Wednesday, February 16, 2011

Deere (DE) Continues to Benefit from Agricultural Bull Market

Agricultural equipment bellweather Deere (DE) posted earnings this morning of $1.20 versus the expectation of $0.99 as the secular bull market in this sector continues.  (Full report here) The stock is up some 50% since the QE2 rally began in Jackson Hole, Wyoming and currently sports a quite rich adjusted* forward PE of 16.5x the year end estimate of fiscal 2011 (October 2011).

*$5.49 estimate + $0.21 beat from this quarter added to create $5.70.

We'll have to see continued substantial beats to keep the valuation anywhere near historical norms, if the stock continues its 'bulletproof' rally.  Indeed, the chart of Deere is almost a carbon copy of the S&P 500 the past half year, except it has advanced at an accelerated pace.

One area of concern go forward is commodity inflation - especially steel and plastics - which served to hurt margins in 2008. [May 14, 2008: Deere Earnings - Why I'm Avoiding Equipment Stocks]  Thus far price increases to alleviate such issues have been muted - about 2%.  An area to keep an eye out on.

That said, since our multinationals have yet to figure out how to outsource Nebraska, Iowa (or indeed Saskatchewan) this is one of those rare stories where North American growth is surpassing Asian growth.
  • Equipment net sales in the United States and Canada increased 35 percent for the quarter.

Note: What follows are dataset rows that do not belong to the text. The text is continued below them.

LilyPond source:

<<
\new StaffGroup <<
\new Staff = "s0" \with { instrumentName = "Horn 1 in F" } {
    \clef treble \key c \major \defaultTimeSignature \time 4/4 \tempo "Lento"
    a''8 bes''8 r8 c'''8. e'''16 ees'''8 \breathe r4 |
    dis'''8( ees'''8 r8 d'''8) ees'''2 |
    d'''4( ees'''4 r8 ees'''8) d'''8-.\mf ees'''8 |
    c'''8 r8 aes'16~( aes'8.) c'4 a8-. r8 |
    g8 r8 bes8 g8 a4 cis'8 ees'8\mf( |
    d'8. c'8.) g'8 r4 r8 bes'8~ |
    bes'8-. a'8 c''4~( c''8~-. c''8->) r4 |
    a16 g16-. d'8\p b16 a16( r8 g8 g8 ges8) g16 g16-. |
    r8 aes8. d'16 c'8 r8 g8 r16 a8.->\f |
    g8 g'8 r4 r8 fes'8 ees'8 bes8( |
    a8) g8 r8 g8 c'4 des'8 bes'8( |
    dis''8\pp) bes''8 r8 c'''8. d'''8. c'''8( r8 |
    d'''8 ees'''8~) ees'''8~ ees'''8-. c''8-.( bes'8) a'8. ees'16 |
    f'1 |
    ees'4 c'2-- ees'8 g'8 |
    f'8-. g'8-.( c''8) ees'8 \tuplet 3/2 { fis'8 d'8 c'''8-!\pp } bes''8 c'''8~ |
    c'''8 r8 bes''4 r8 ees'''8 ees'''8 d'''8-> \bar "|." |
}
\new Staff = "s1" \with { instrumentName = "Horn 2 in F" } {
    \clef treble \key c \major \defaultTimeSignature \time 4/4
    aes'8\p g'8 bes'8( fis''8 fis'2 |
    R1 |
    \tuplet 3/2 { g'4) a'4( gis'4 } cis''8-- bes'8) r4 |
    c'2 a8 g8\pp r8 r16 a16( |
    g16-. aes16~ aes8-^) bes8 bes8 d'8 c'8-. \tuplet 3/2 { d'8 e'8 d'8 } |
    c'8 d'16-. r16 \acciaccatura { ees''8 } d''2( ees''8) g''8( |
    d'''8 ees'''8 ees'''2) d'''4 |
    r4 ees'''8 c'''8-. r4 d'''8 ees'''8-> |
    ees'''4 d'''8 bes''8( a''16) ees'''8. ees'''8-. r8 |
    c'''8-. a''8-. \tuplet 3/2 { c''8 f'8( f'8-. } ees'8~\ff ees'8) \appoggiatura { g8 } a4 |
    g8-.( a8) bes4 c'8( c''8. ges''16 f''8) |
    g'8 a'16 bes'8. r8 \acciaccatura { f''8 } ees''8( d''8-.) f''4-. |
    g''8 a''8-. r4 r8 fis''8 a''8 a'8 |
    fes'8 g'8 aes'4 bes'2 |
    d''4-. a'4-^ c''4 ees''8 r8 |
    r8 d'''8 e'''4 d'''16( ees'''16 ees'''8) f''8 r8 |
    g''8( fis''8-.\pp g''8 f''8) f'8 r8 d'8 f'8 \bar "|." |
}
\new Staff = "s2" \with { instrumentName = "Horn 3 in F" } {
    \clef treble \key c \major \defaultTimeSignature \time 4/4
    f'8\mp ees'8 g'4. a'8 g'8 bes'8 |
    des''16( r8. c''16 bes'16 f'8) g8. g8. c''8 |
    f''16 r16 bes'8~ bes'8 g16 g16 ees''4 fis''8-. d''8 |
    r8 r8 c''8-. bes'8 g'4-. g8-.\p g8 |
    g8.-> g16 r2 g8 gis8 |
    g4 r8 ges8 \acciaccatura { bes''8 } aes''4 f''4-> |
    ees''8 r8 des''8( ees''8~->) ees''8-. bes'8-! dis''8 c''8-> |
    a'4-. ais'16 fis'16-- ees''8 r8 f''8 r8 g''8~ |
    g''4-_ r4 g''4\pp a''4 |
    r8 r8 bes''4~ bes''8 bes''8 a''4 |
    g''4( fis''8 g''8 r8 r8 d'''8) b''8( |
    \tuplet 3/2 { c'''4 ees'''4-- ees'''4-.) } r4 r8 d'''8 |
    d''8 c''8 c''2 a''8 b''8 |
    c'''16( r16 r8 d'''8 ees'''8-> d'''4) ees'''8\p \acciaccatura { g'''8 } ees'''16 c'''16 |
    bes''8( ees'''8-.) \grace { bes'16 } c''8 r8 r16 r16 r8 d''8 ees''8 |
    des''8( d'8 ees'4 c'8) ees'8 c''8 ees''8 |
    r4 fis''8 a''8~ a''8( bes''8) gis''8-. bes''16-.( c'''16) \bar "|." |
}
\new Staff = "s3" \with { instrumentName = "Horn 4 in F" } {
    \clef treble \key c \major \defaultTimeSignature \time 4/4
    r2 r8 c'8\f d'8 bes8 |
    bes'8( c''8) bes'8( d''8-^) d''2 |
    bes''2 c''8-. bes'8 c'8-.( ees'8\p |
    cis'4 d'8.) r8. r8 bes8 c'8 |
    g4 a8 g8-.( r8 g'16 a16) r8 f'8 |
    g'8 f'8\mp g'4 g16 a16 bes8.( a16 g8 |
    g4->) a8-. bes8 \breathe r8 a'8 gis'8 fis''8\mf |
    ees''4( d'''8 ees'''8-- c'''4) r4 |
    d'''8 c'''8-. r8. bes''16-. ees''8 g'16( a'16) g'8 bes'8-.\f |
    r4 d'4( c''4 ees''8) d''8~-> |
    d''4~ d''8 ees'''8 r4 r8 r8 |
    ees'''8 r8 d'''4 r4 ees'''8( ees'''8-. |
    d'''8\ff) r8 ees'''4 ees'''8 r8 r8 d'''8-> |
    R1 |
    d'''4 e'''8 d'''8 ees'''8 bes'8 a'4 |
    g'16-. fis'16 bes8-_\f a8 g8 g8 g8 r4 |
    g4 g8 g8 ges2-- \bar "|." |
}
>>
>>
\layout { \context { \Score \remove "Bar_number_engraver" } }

Outside the U.S. and Canada, net sales were up 22 percent for the quarter, with an unfavorable currency-translation effect of 1 percent.

Via Reuters:

  • Farm equipment maker Deere & Co reported a doubling of quarterly profit on Wednesday amid strong North American sales of large, high-margin machines and price increases, and lifted its full-year profit forecast.
  • The world's largest maker of tractors and combines earned $513 million, or $1.20 per share, in the first quarter that ended Jan. 31, compared with $243.2 million, or 57 cents per share a year earlier.Deere said it expected a full-year profit of $2.5 billion. Its November forecast called for a 2011 profit of $2.1 billion.  
  • Revenue rose 27 percent to $6.12 billion, ahead of Wall Street forecasts for sales of $5.67 billion. 
  • Sales of large farm machinery, particularly in the United States and Canada, are continuing to make a major impact, while construction equipment shipments are experiencing some degree of recovery, Allen noted. "Our record first-quarter performance is especially gratifying in light of market conditions that remain below normal levels in certain key sectors."